This was another book that came out of my local drugstore’s Big Bin of Somewhat-Older Comics. It was bought by/for my younger brother Ken, who had eclectic tastes in what comics attracted his attention. He was never all that involved in the medium, for all that he dabbled with it for many years, likely because it was such a constant in my life, and so all of the books that he had purchased over the years eventually wound up with me. This issue of AMAZING ADVENTURES was no exception.

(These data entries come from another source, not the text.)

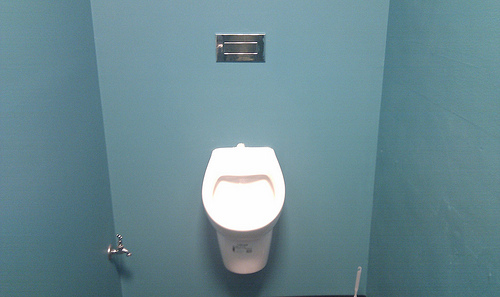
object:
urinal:
[200, 141, 288, 276]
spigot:
[106, 234, 132, 262]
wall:
[306, 20, 378, 110]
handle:
[350, 264, 364, 295]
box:
[215, 33, 266, 64]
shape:
[223, 41, 257, 54]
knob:
[113, 233, 121, 241]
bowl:
[213, 176, 272, 220]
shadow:
[225, 275, 270, 296]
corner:
[374, 42, 391, 80]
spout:
[121, 244, 133, 257]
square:
[220, 39, 260, 61]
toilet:
[200, 141, 288, 274]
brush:
[350, 264, 362, 297]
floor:
[283, 295, 498, 296]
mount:
[223, 33, 262, 57]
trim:
[376, 31, 390, 51]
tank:
[211, 142, 276, 157]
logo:
[227, 242, 257, 256]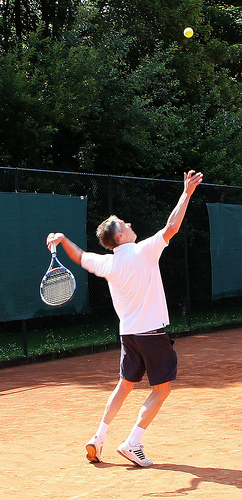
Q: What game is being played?
A: Tennis.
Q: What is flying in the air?
A: Ball.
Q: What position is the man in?
A: Standing.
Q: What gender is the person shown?
A: Male.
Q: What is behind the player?
A: Fence.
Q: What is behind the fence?
A: Trees.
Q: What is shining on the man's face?
A: Sun.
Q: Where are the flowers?
A: Beside the fence.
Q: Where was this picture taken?
A: On a tennis court.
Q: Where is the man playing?
A: On an outdoor court.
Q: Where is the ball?
A: It has been tossed in the air.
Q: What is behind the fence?
A: Trees.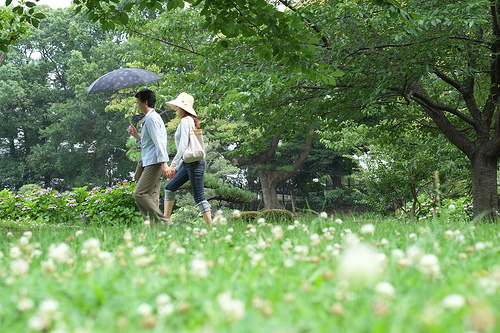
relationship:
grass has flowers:
[23, 232, 467, 323] [333, 226, 392, 298]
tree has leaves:
[329, 24, 499, 213] [380, 44, 423, 77]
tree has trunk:
[329, 24, 499, 213] [465, 147, 500, 241]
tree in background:
[329, 24, 499, 213] [5, 0, 500, 225]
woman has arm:
[167, 86, 219, 200] [164, 134, 212, 176]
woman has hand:
[167, 86, 219, 200] [165, 164, 174, 177]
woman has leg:
[167, 86, 219, 200] [182, 185, 217, 224]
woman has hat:
[167, 86, 219, 200] [172, 95, 197, 112]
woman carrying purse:
[167, 86, 219, 200] [179, 141, 211, 163]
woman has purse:
[167, 86, 219, 200] [179, 141, 211, 163]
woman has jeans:
[167, 86, 219, 200] [169, 152, 210, 207]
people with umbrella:
[130, 60, 221, 213] [90, 57, 186, 100]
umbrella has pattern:
[90, 57, 186, 100] [102, 72, 133, 88]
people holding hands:
[130, 60, 221, 213] [156, 159, 185, 185]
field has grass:
[17, 195, 467, 306] [23, 232, 467, 323]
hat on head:
[172, 95, 197, 112] [164, 87, 198, 128]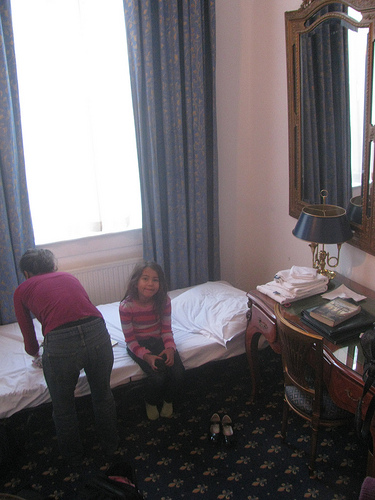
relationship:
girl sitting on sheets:
[117, 256, 185, 427] [2, 273, 264, 410]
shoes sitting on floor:
[203, 410, 238, 450] [2, 332, 375, 493]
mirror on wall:
[281, 0, 374, 258] [209, 1, 373, 298]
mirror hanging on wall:
[281, 0, 374, 258] [209, 1, 373, 298]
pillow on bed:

The WAR OF THE WORLDS series was really a very odd hybrid of concepts. You can instantly see former EIC Roy Thomas’ hand in its conception, as it’s a follow-up to the H.G. Wells novel of the same name, set a century later. Its hero, Killraven, had grown up a gladiator in the Martian slave-pits, and this made him a heroic figure along the lines of Conan–battling tanks and walkers and robots and monsters with a sword as his main weapon. As CONAN was one of Marvel’s best-selling series at this time, the influence is undeniable. Killraven is surrounded in his endeavors by a “Merry Men”-esque band of fellow rebels who were a lot more diverse than they typical Howling Commandos knock-offs that tended to populate the Marvel strips of this nature.

While AMAZING ADVENTURES struggled with sales figures for much of its existence, KILLRAVEN became a big hit with a certain segment of the older readership. This all came down to the work of the two principle creators. P. Craig Russell hadn’t yet totally developed the luminescent and airy style he would eventually deploy to illustrate operas and fairy tales in years to come, but he was an exciting new artist with just a hint of Barry Windsor-Smith about him. He specialized in pages that had a bunch of small panels, cramming a lot of story into a relatively tiny space. He would also play around with page composition and storytelling, experimenting in the same manner that his contemporary Paul Gulacy was, and building on ideas that had been expressed by the generation before him.

He was perfectly paired with his collaborator Don McGregor, who was the real heart of the KILLRAVEN series. After a couple of installments written by whoever happened to be floating through the Bullpen that day, McGregor took on the assignment, and in his way, he invested himself completely into the strip. Nobody cared about his own work more than McGregor (though Chris Claremont would rival him in his X-MEN work in years to come) and he was dedicated to depicting both the spiritual and emotional journeys of his characters just as much as delivering action-adventure plots–often, more so. He was also one of the most verbose writers in comic book history, filling his pages with dense passages of prose. His approach wasn’t for everybody.

And if I’m honest, it wasn’t for me. I never warmed to Don’s work in the way so many others have. Part of that, I’m sure, is the fact that he tended to be working on series that were far from the traditional super hero action that I craved as a young reader–his BLACK PANTHER in JUNGLE ADVENTURES had the look of a regular super hero strip, but it sure didn’t read like one. And WAR OF THE WORLDS felt like an amalgamation of all of the genres in comics that I really wasn’t interested in–it was a sci-fi war barbarian series, with just a touch of being a western around the edges. All of those were genres that I tended to avoid in comics, at least at this point in my development. So this issue of AMAZING ADVENTURES didn’t make much of an impact on me at all.

So what was this issue about? The bulk of it is an extended series of flashbacks illuminating the life story and history of Killraven’s developmentally challenged buddy Old Skull–who grew up on a ranch, where his hard-as-nails father called him “Numbskull” because of his bald pate, and the name stuck. After the martians invaded and he was swept up into the fighting pits, Killraven befriended Old Skull and gave him his proper name in recognition of the wisdom he clearly possessed despite his odd speech patterns and manner of expressing himself. There’s also a lot of content relating to what we might today call toxic masculinity and true manly vitrues–McGregor rarely wrote his characters on the nose, so there was always plenty of subtext in whatever they were saying and doing.

WAR OF THE WORLDS is rightly considered one of the classic series of the 1970s, and yet I’ve never been able to really embrace it emotionally. A year or so back I read the whole series in the space of a few sittings after we reissued it all in a single MARVEL MASTERWORKS volume–and while I could follow the storylines much easier in that manner, I still felt a bit distant from what was going on. And the sheer amount of text was often daunting. All that said, McGregor and Russell’s work was clearly affecting to a lot of people, and has stood the test of time–so the fact that it’ll never be on my lost of favorites is almost irrelevant.
I wasn’t much of a fan of the genres Killraven was a mishmash of but I sure did love it. McGregor was definitely one of my favorite writers, sending me to the dictionary often as I learned new awesome words. The biggest love was for Russell’s work. He could lay out a story so it told a story on its own and found beauty in everything.